Go through the entries below. Copy out every line that contains "lines".

▶ **GIVEN RECORDS**:
▬▬▬

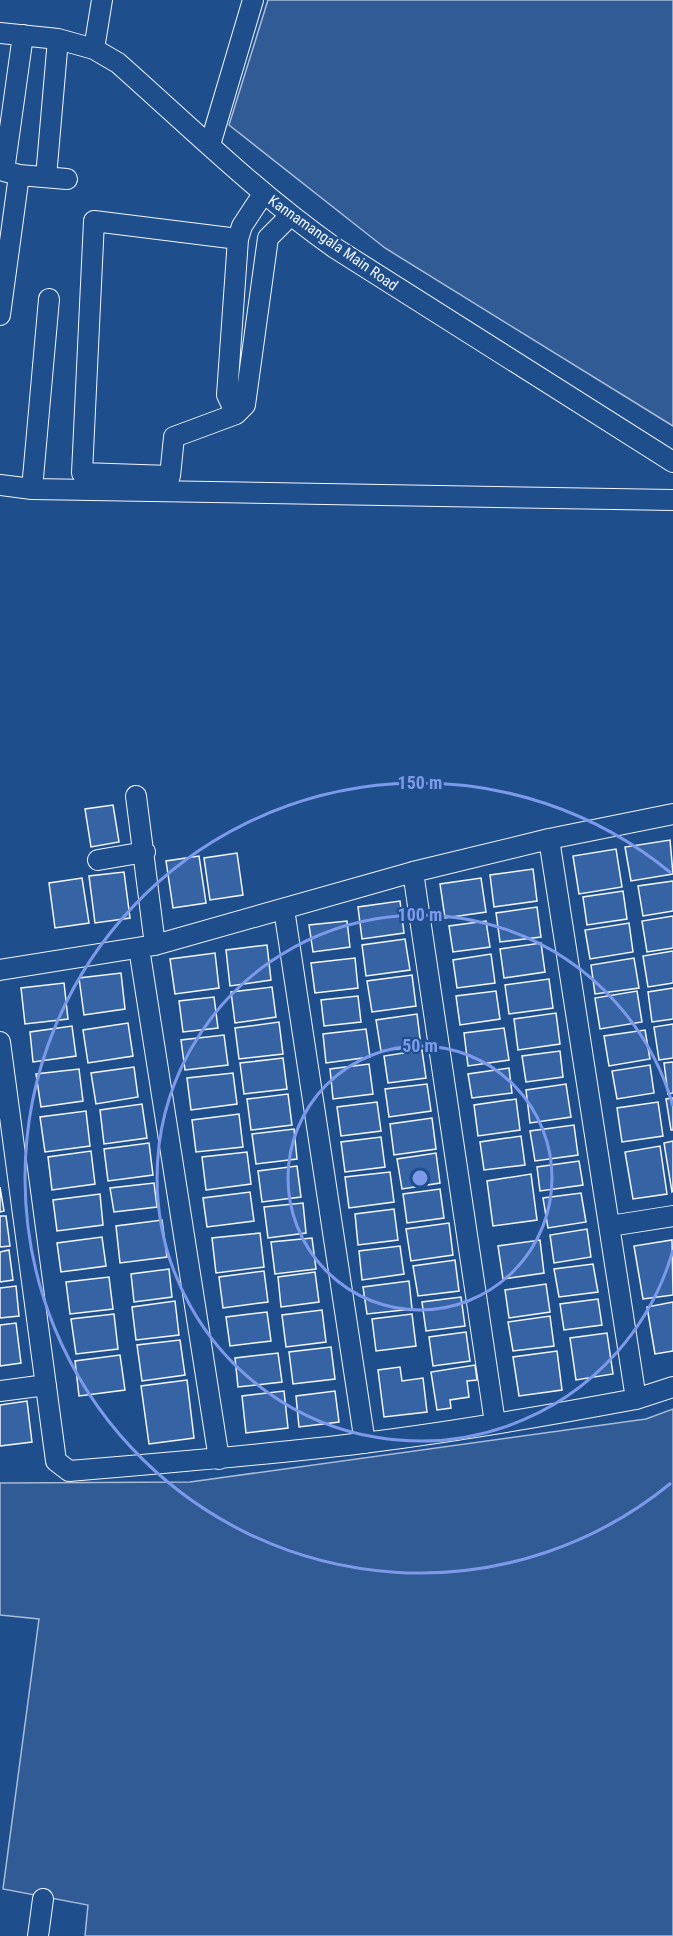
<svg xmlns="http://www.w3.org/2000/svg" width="673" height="1936" font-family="'Roboto Condensed',sans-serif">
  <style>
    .green { fill: #305b95; stroke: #a8bbd7; stroke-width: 1.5 }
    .building { fill: #3563a3; stroke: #f2f6ff; stroke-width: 1.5 }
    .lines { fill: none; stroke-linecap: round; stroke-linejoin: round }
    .minor-casing { stroke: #f2f6ff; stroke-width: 22 }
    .minor { stroke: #1f4e8c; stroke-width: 20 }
    .ring { fill: none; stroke: #7d9aea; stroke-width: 3 }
    .labels { text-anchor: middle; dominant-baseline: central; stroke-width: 4.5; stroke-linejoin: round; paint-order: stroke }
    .street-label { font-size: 15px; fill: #f2f6ff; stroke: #1f4e8c }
    .centre { fill: #7d9aea; stroke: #1f4e8c; stroke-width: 3 }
    .ring-label { font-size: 18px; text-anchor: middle; font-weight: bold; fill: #7d9aea; stroke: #1f4e8c; stroke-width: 4.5; stroke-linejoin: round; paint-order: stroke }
  </style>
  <rect width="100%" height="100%" fill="#1f4e8c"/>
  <path class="green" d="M268 0H673V426L385 248 229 125Z
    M673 1409V1936H85L88 1905 3 1889 39 1619 0 1615V1483L190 1482 646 1419Z"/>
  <path class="building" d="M113 805 119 842 91 847 85 809Z
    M670 840 673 874 631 881 625 847Z
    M616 849 622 887 579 894 573 856Z
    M237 853 243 895 210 900 204 858Z
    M199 856 206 903 173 908 166 861Z
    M533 869 537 901 494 907 490 875Z
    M124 872 130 918 95 923 89 876Z
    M82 878 89 923 55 928 49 883Z
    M481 878 486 912 445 918 440 884Z
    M673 881V911L643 916 638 886Z
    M623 891 627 919 587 925 583 897Z
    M400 901 404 933 362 939 358 907Z
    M537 907 541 937 500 942 496 913Z
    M673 916V948L647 952 642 921Z
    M347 921 350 947 313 952 309 925Z
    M486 921 490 947 453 952 449 926Z
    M629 923 633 952 590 959 585 930Z
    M405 939 410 970 366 976 362 945Z
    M541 943 545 972 504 978 500 949Z
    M267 945 271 980 230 986 226 950Z
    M673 951V983L648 987 643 956Z
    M215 953 219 988 175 994 170 959Z
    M491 954 495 983 457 988 453 960Z
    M355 958 358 988 315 993 311 963Z
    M634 958 639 988 595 994 591 965Z
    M121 973 125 1009 84 1015 79 978Z
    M412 975 416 1006 372 1012 367 981Z
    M549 979 553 1008 509 1014 505 985Z
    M64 983 68 1019 25 1024 21 988Z
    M272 987 276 1017 235 1023 231 992Z
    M673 988V1019L652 1022 648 992Z
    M496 991 500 1019 460 1025 456 996Z
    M637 991 642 1022 600 1029 595 998Z
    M358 996 361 1022 324 1026 321 1000Z
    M214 997 218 1028 183 1032 179 1001Z
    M556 1013 560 1044 518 1050 514 1019Z
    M417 1014 421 1046 381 1051 376 1020Z
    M279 1022 283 1054 239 1059 235 1028Z
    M128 1023 133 1056 88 1063 83 1030Z
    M673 1024V1058L659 1060 654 1027Z
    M72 1026 76 1056 33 1062 30 1032Z
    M504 1028 509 1060 468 1066 464 1033Z
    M366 1029 370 1057 326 1063 323 1034Z
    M645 1030 650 1059 609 1066 604 1036Z
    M224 1035 228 1065 185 1070 181 1040Z
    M422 1050 426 1078 388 1083 384 1056Z
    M560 1051 563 1077 526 1082 522 1056Z
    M283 1058 287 1089 244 1094 240 1063Z
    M673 1062V1093L668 1094 664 1063Z
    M369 1064 373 1094 333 1099 330 1069Z
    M650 1065 654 1093 617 1099 612 1071Z
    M134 1067 138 1097 96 1104 91 1073Z
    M509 1068 512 1093 472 1098 468 1074Z
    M79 1069 83 1101 41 1107 36 1074Z
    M233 1073 237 1104 191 1110 187 1078Z
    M427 1084 431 1111 389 1117 385 1089Z
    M566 1084 571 1117 530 1123 526 1090Z
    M288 1094 292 1125 251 1130 247 1099Z
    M673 1098V1130H671L666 1099Z
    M516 1099 520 1130 478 1136 474 1105Z
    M377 1102 381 1131 341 1136 337 1107Z
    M658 1102 663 1136 622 1142 617 1108Z
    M142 1104 147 1138 104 1144 100 1110Z
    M86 1111 90 1146 45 1152 40 1117Z
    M239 1114 243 1147 196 1152 192 1120Z
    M432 1118 436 1149 394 1155 390 1124Z
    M574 1125 578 1155 535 1161 530 1131Z
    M294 1129 297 1159 256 1164 252 1134Z
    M521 1136 525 1165 484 1170 480 1142Z
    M381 1137 385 1167 345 1172 341 1142Z
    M673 1141V1191L672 1192 664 1143Z
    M149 1143 153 1175 108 1181 104 1149Z
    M660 1146 667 1194 633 1199 625 1152Z
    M91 1151 95 1184 52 1190 48 1157Z
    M247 1152 251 1184 206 1190 202 1157Z
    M436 1153 440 1183 402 1189 397 1159Z
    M579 1161 583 1185 540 1191 537 1167Z
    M297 1166 301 1197 262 1202 258 1171Z
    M390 1172 394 1202 349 1208 345 1177Z
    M531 1174 537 1220 493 1226 487 1181Z
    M154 1183 157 1207 114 1212 110 1188Z
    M0 1187 4 1211 0 1212Z
    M440 1189 444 1218 407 1223 403 1194Z
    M250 1192 254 1221 207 1227 203 1198Z
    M581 1193 586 1222 548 1228 543 1198Z
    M100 1194 103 1225 57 1231 53 1200Z
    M303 1203 306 1233 268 1238 264 1207Z
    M394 1209 398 1240 358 1245 355 1214Z
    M0 1216H6L10 1246 0 1247Z
    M162 1220 167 1257 120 1263 116 1226Z
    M449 1223 453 1255 411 1261 406 1229Z
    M587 1229 591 1257 554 1263 550 1235Z
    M260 1233 264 1267 216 1273 212 1238Z
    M102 1237 106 1266 61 1272 57 1243Z
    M312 1238 316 1269 275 1274 271 1242Z
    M540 1240 544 1273 503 1279 498 1246Z
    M672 1240 673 1295 643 1299 634 1246Z
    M400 1246 404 1274 362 1280 359 1251Z
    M9 1250 13 1280 0 1282V1252Z
    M455 1260 459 1291 418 1296 413 1266Z
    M593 1264 598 1292 559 1297 554 1269Z
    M169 1269 172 1297 134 1302 131 1274Z
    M264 1271 268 1302 223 1308 219 1277Z
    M315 1272 319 1302 281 1307 278 1277Z
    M109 1277 113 1309 70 1314 66 1282Z
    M409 1281 412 1309 367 1314 363 1287Z
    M546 1284 550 1312 509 1318 505 1290Z
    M16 1286 19 1316 0 1318V1288Z
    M461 1297 465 1326 426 1331 422 1302Z
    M598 1299 602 1325 564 1330 560 1304Z
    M175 1301 179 1335 136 1340 132 1307Z
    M673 1302V1351L655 1354 647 1307Z
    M322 1310 326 1342 286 1347 282 1315Z
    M267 1312 271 1341 230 1346 226 1317Z
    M114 1314 118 1349 76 1354 71 1319Z
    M412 1314 416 1346 376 1351 372 1319Z
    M550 1316 554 1346 513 1351 508 1322Z
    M16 1323 21 1363 0 1366V1325Z
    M466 1332 470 1361 433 1366 429 1337Z
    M607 1333 613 1374 576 1380 570 1338Z
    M180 1340 185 1375 142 1381 137 1345Z
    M331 1347 335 1379 293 1384 289 1352Z
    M557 1351 562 1390 519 1396 513 1357Z
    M278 1353 282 1382 238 1387 235 1358Z
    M120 1355 125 1390 79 1396 75 1361Z
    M475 1365 477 1380 467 1381 469 1397 450 1400 451 1408 437 1410 431 1372Z
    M400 1367 402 1381 423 1378 427 1412 384 1417 378 1370Z
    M187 1380 194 1438 149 1444 141 1386Z
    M284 1391 288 1428 246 1433 242 1396Z
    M335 1391 339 1422 299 1427 296 1396Z
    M27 1401 32 1442 0 1446V1405Z"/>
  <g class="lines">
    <g class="minor-casing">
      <path id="minor" d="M0 33 58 39 94 49 118 63C189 126 257 193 335 248L673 462
        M23 35 4 171 19 175 67 179
        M94 49 102 0
        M210 145 253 0
        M46 177 58 39
        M238 239 94 221 82 473 170 476 174 437 236 414 245 405 268 238 290 216
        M0 315 19 175
        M236 414 227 395 238 239 242 226 263 194
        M0 485 32 489 673 500
        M32 489 49 299
        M136 796 155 945
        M98 860 145 852
        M413 872 495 1423
        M284 909 365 1443
        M139 948 219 1459
        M0 970 155 945 413 872 549 839 673 814
        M0 1042 56 1461 69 1471C167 1463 265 1455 363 1443 454 1432 545 1416 636 1399L549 839
        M610 1226 673 1216
        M0 1391 46 1385
        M636 1399 673 1387
        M38 1936 43 1899"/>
    </g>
    <use href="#minor" class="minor"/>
  </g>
  <g class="ring">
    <circle cx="420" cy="1178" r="132"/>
    <path d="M673 1250A263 263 0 1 1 673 1106"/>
    <path d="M671 1483A395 395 0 1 1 671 873"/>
  </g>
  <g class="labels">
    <g class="street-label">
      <text transform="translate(333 243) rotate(35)">Kannamangala Main Road</text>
    </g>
  </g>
  <circle cx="420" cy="1178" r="9" class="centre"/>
  <g class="ring-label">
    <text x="420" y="789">150 m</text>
    <text x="420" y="921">100 m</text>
    <text x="420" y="1052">50 m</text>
  </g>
</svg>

▬▬▬

▶ **YOUR SOLUTION**:
    .lines { fill: none; stroke-linecap: round; stroke-linejoin: round }
  <g class="lines">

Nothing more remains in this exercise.